- ASSIGNMENT
Copy each line below exactly.

(Saved entries)
####
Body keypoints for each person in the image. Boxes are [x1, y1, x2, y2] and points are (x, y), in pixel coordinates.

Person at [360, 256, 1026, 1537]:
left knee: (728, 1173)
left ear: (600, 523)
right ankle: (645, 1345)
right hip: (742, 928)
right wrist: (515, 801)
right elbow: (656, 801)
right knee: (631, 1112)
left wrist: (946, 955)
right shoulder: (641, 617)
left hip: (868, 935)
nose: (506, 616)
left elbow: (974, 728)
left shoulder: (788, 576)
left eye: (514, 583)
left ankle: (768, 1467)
####
- WRITTEN RESPONSE
Body keypoints for each person in the image. Boxes are [x1, y1, x2, y2] and points are (x, y), in pixel coordinates.

Person at [360, 256, 1026, 1537]:
left knee: (728, 1173)
left ear: (600, 523)
right ankle: (645, 1345)
right hip: (742, 928)
right wrist: (515, 801)
right elbow: (656, 801)
right knee: (631, 1112)
left wrist: (946, 955)
right shoulder: (641, 617)
left hip: (868, 935)
nose: (506, 616)
left elbow: (974, 728)
left shoulder: (788, 576)
left eye: (514, 583)
left ankle: (768, 1467)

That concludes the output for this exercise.